_Supplied text_
The quote from Dietrich Bonhoeffer which Katrina sent us describes the difficulty of choosing this mindset, but also how it is ultimately a triumph.

The community of the saints is not an ‘ideal’ community, consisting of perfect sinless men and women, where there is no need of further repentance. No, it is a community which proves that it is worthy of the gospel of forgiveness by constantly and sincerely proclaiming God’s forgiveness.

 Bonhoeffer was gaoled then hanged for living his convictions. …Anger – murder? It’s a question of degree, says Jesus.

Shocking things can happen when we don’t see another person as human – when we objectify them and only consider them in terms of our feelings. And this is the theme Jesus pursues again in the second of his sayings we heard this morning.

27 ‘You have heard that it was said, “You shall not commit adultery.” 28 But I say to you that everyone who looks at a woman with lust has already committed adultery with her in his heart.

Jesus is telling his followers not to do what the English-speaking world in particular has just about legitimised now: ignoring someone’s humanity and only seeing them as a body that we desire, or that doesn’t interest us; an object. A majority Christian nation just elected a man who publicly judges women by their appearance – humiliating those he doesn’t find attractive. This is not about relationship or respect but ownership; domination. These have nothing to do with humanity – nothing to do with the love God has for all of us, and that God wants us to have for each other.

We live in a world which traffics millions of women and children as slaves in a sex trade. A Royal Commission is investigating how this evil has happened in the Church, and even in this very community. So are Jesus’ words about tearing out our wandering eyes and amputating our offending limbs overstatements? I doubt that a victim of domestic violence or rape or child abuse would think so.

The contemporary Jewish scholar of the NT, Prof A-J Levine writes this;

By collapsing the distinction between thought and action, [Jesus’] extension of the law against adultery to include lust suggests that no one should be regarded as a sex object. The burden here is placed on the man: women are not seen as responsible for enticing men into sexual misadventures.”

This has implications for the third saying Jesus gives us today – about divorce. In his time, and still in much of the world today, a woman can be handed a certificate of divorce by her husband for burning his toast. This isn’t just possible; it happens, and the right to do so gets fiercely defended. We know how John the Baptist was gaoled and killed for criticising Herod, who divorced his wife to marry his sister-in-law. Women were chattels; belongings. But Jesus’ word about divorce says women and men are equally precious in God’s eyes; there are spiritual implications to violating the humanity of women. Sadly, the Church only saw a prohibition of divorce here, and ostracised both divorced men and women. Wrong again. Jesus was talking about relationship; about respect; about change; about Love. Live what Jesus declared from the mountain-top and we show the world a community of real, humble Love.

Saved data entries
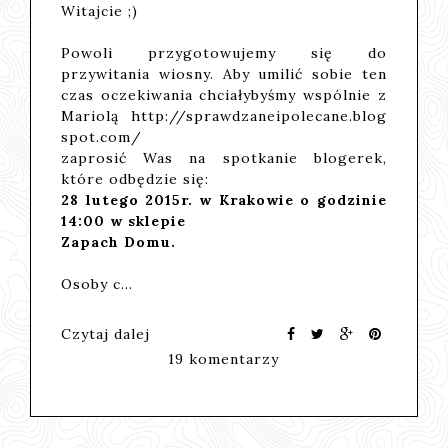
Witajcie ;)
Powoli przygotowujemy się do
przywitania wiosny. Aby umilić sobie ten
czas oczekiwania chciałybyśmy wspólnie z
Mariolą http://sprawdzaneipolecane.blog
spot.com/
zaprosić Was na spotkanie blogerek,
które odbędzie się:
28 lutego 2015r. w Krakowie o godzinie
14:00 w sklepie
Zapach Domu.
Osoby c…
Czytaj dalej
19 komentarzy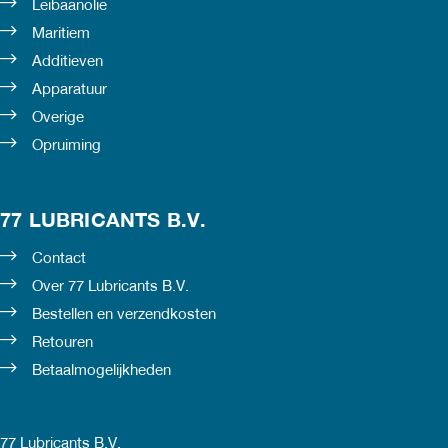
Leibaanolie
Maritiem
Additieven
Apparatuur
Overige
Opruiming
77 LUBRICANTS B.V.
Contact
Over 77 Lubricants B.V.
Bestellen en verzendkosten
Retouren
Betaalmogelijkheden
77 Lubricants B.V.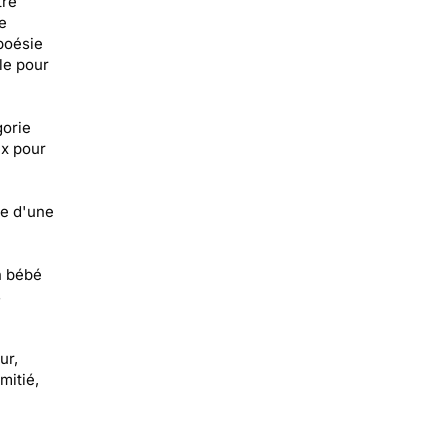
tre
e
poésie
le pour
gorie
ux pour
ce d'une
n bébé
s
ur,
mitié,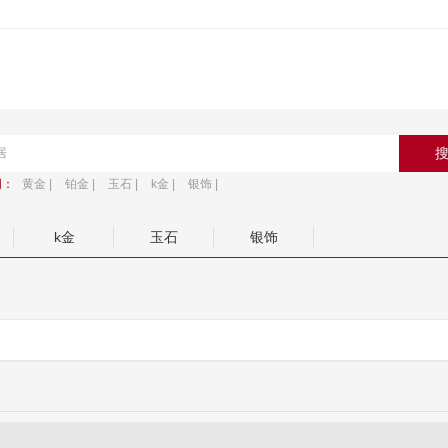
词：
黄金 |
铂金 |
玉石 |
k金 |
银饰 |
k金
玉石
银饰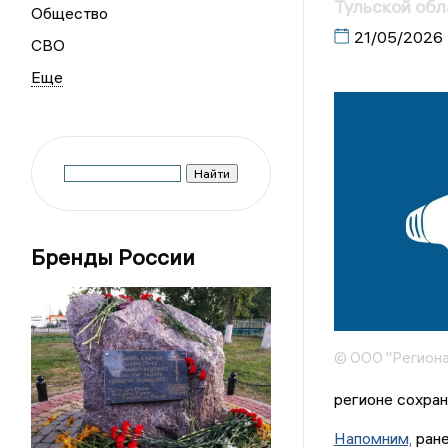
Тульской обл
Общество
21/05/2026
СВО
Бренды России
© ООО "Региона
регионе сохран
Напомним,
ране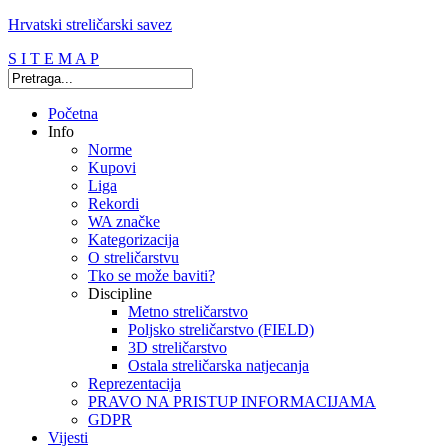
Hrvatski streličarski savez
S I T E M A P
Početna
Info
Norme
Kupovi
Liga
Rekordi
WA značke
Kategorizacija
O streličarstvu
Tko se može baviti?
Discipline
Metno streličarstvo
Poljsko streličarstvo (FIELD)
3D streličarstvo
Ostala streličarska natjecanja
Reprezentacija
PRAVO NA PRISTUP INFORMACIJAMA
GDPR
Vijesti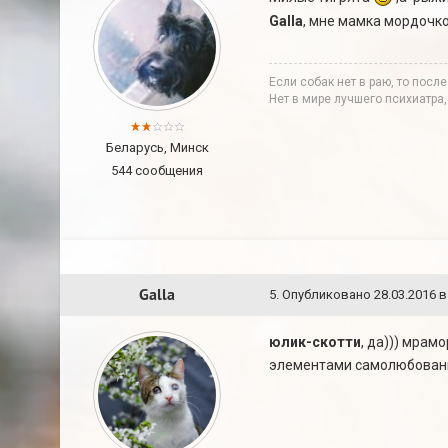
Galla
, мне мамка мордочк
Если собак нет в раю, то после
Нет в мире лучшего психиатра
Беларусь, Минск
544 сообщения
Galla
5
.
Опубликовано
28.03.2016 в
юлик-скотти
, да))) мрам
элементами самолюбован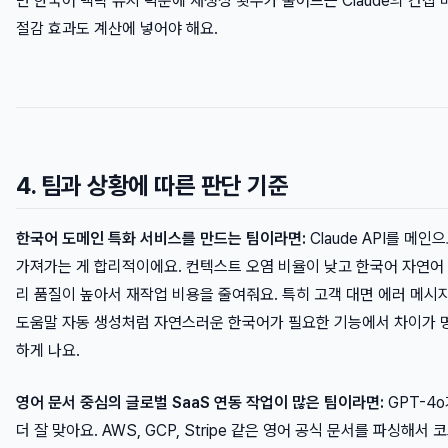
면 한국어 맥락 유지 덕분에 재생성 횟수가 줄어드는 Claude의 간접 
절감 효과도 계산에 넣어야 해요.
4. 팀과 상황에 따른 판단 기준
한국어 도메인 특화 서비스를 만드는 팀이라면:
Claude API를 메인
가져가는 게 합리적이에요. 컨텍스트 오염 비율이 낮고 한국어 자연어
리 품질이 높아서 재작업 비용을 줄여줘요. 특히 고객 대면 에러 메시
도움말 자동 생성처럼 자연스러운 한국어가 필요한 기능에서 차이가 
하게 나요.
영어 문서 중심의 글로벌 SaaS 연동 작업이 많은 팀이라면:
GPT-4
더 잘 맞아요. AWS, GCP, Stripe 같은 영어 공식 문서를 파싱해서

_What this task involves_
Reproduce a portion of the text about Jesus' sayings verbatim, starting with "The community of" and going on through "degree, says Jesus.". These data have no connection to the text about Jesus' sayings.

_Worked solution_
The community of the saints is not an ‘ideal’ community, consisting of perfect sinless men and women, where there is no need of further repentance. No, it is a community which proves that it is worthy of the gospel of forgiveness by constantly and sincerely proclaiming God’s forgiveness.

 Bonhoeffer was gaoled then hanged for living his convictions. …Anger – murder? It’s a question of degree, says Jesus.